Christian Huitema's blog

Cloudy sky, waves on the sea, the sun is
shining

Locator-ID split in a new transport protocol

15 Apr 2012

It seems that the Internet engineers like to periodically revisit old discussions. For example, every year or so, there will be intense exchanges on the IETF mailing list on the continuous use of ASCII for formatting RFC. The discussion will explore a variety of options before choosing to just maintain the status-quo. Of course ASCII RFC is just one of these recurring topics. There are a couple more, notably the "ID-locator separation," which periodically resurfaces as one of the opportunity that was supposedly missed during the selection of IP next generation, now IPv6.

The ID-locator separation argument is fundamentally about routing, and how to scale the routing infrastructure to match an ever larger Internet. In the current Internet, IP addresses have two roles. They tell the network the destination of a packet, i.e. the location of the target, and they tell to the TCP layer the context of the packet, i.e. the identification of the peer. The argument is that if we separated these two roles, for example by splitting the address in two parts, we could use one part as a host identifier that never changes, and another part as a "locator" that could be changed in time to accommodate multi-homing and mobility, or to facilitate NAT traversal. TCP connections would be identified by the identifier part, and that same identifier part could also be used by firewalls and other filters.

The proposal looks nice, but it is actually quite hard to deploy. The proposal makes most sense if the locators can be rewritten inside the network, e.g. when crossing the boundaries between management areas, but that can only be done if we design and deploy a new service that retrieves the adequate "locator" for the identifier. This seems expensive, and the practical solutions are merely variations of NAT, which only rewrite the locators when entering a "private" network. But more importantly, the proposals belong to the "infrastructure" category, i.e. new functions that must be deployed by everybody before anybody reaches the full benefits. That means deploying new TCP stacks in pretty much every host and every router of the Internet. We saw with IPv6 how long this kind of deployment takes. See you back in 10 years!

Even if we could actually deploy it, we would have to resolve two nasty issues, security and privacy. The current linkage of address and identification provides for a minimal form of security, by checking that the return address works. If host A sends a message to host B and receives back a valid response, host A has a reasonable assumption that the initial message was delivered to the intended address, and that the response is indeed coming from host B. The assumption is false if the packet routing was somehow hacked, but hacking packet routing is hard, so there is some level of precaution. If there is no linkage between location and identity, if locators can be changed at will, we lose that minimal security.

Today, hosts get new addresses when they move to different network locations. That provides some measure of privacy. Of course hosts can still be tracked by other means, e.g. cookies, but at least the address is different. If we give hosts a strong "network identifier" that will not change with network location, we enable a new way of tracking.

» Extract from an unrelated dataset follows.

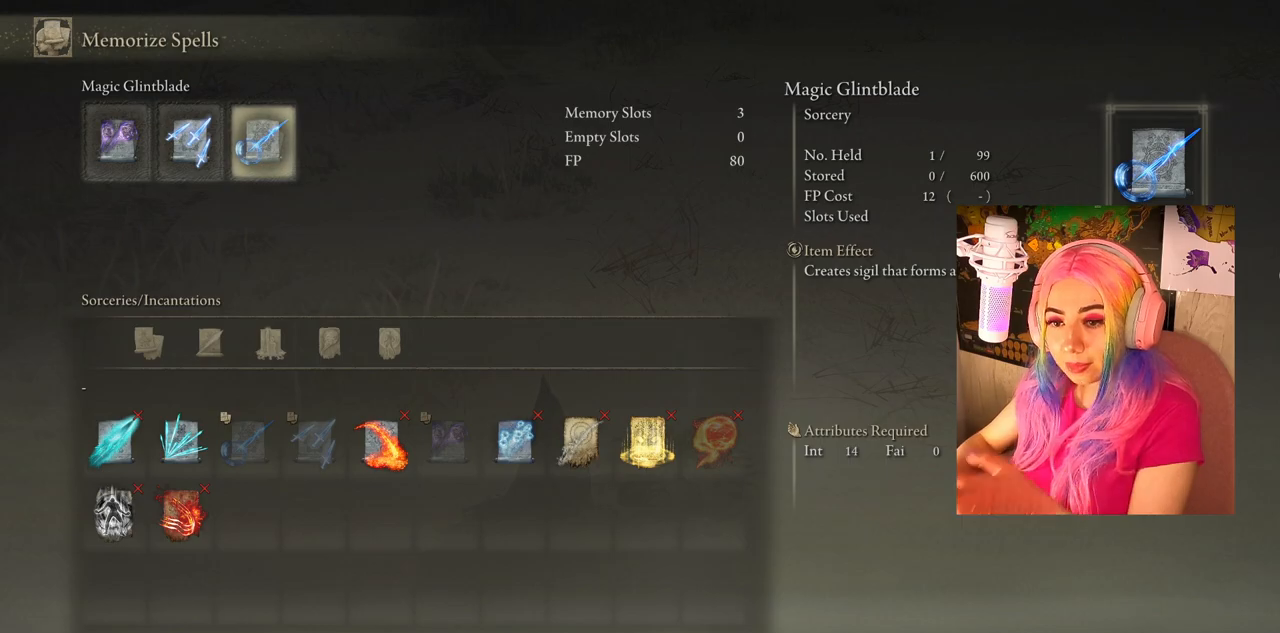
{"buttons": [], "left_stick": "left", "right_stick": "center", "events": [[50, "CIRCLE", "down"], [133, "CIRCLE", "up"], [250, "CIRCLE", "down"], [283, "left_stick", "left"], [333, "CIRCLE", "up"], [400, "CIRCLE", "down"], [500, "CIRCLE", "up"]]}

If the identifier cannot be changed, then network services can track users using their network identifier, even if these users take the precaution of destroying the web cookies in their browsers. Of course, the privacy issue could be mitigated by changing the identifier often, but that is contradictory with the idea of a stable identifier and a variable locator.

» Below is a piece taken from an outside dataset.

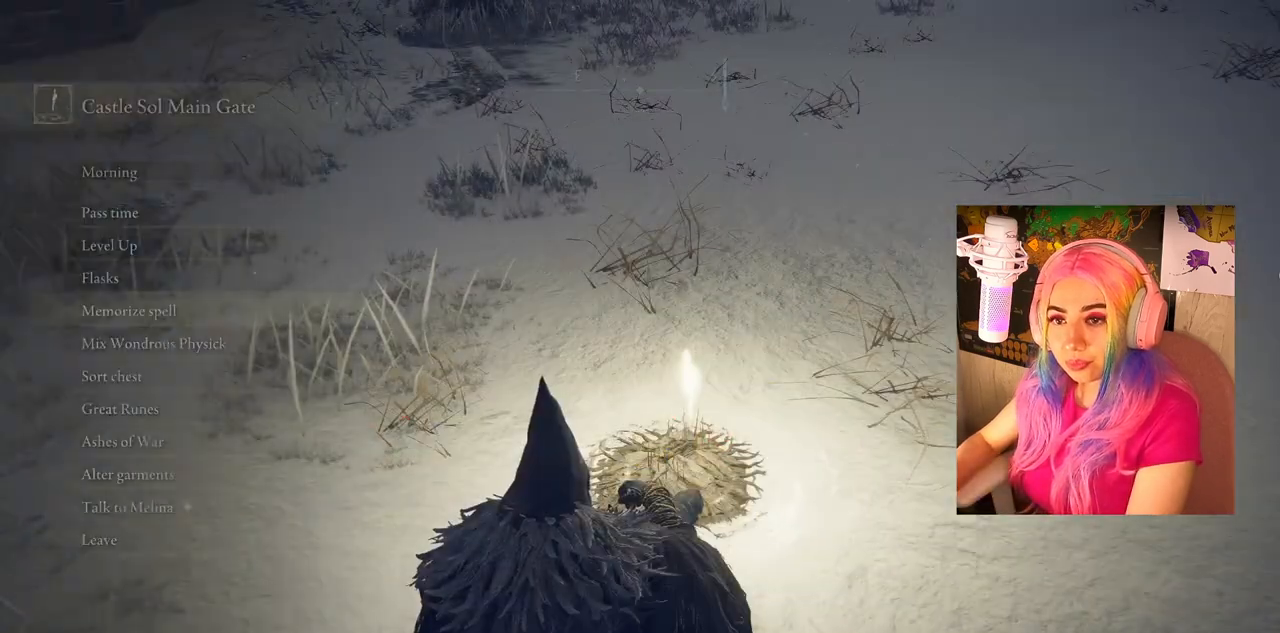
{"buttons": ["CIRCLE"], "left_stick": "left", "right_stick": "center", "events": [[150, "right_stick", "left"], [367, "right_stick", "center"], [450, "CIRCLE", "down"]]}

The more I think of it, the more I believe that the locator-ID split would be better addressed by building the ID in the transport protocol, instead of trying to redefine the network layer. Basically, the IP addresses with all their warts and their NATs become the locators, and the identifiers are entirely managed by the transport protocol. Of course, changing TCP is just as hard as changing IP, but we don't necessarily have to "change TCP." There can only be a single network protocol, but there can definitely be multiple transport protocols. We could define a new transport protocol for use by applications that want to manage multi-homing and mobility, or even NAT traversal. The broad lines are easily drawn:

Each connection has its own identifier, a large number that is independent of the IP addresses used to route the packet.
The identifier is negotiated during the initial exchange, using some cryptographic procedure.
The cryptographic procedure generates a secret key used to prove the authenticity of packets.
Packets can be sent or received through any pair of IP addresses, as long as they arrive to the destination.
Apart from the change in identifiers, the protocol behaves like TCP.

This will provide a large part of the advantages of the id/loc separation, without requiring any update to the network nodes. If I had to design it now, I would define an encapsulation on top of UDP, so that the packets could be sent across existing NAT. In fact, adding a NAT traversal function similar to ICE would enable deployment behind NAT. The main issue there is the design of the connection identifier negotiation, and its linkage to some form of host identity. There are many possibilities, from variations of Diffie-Hellman to designs similar to TLS. Clearly, that needs some work. But we would get a secure transport protocol that supports multi-homing, renumbering, mobility and NAT traversal. Seems like we should start writing the Internet drafts!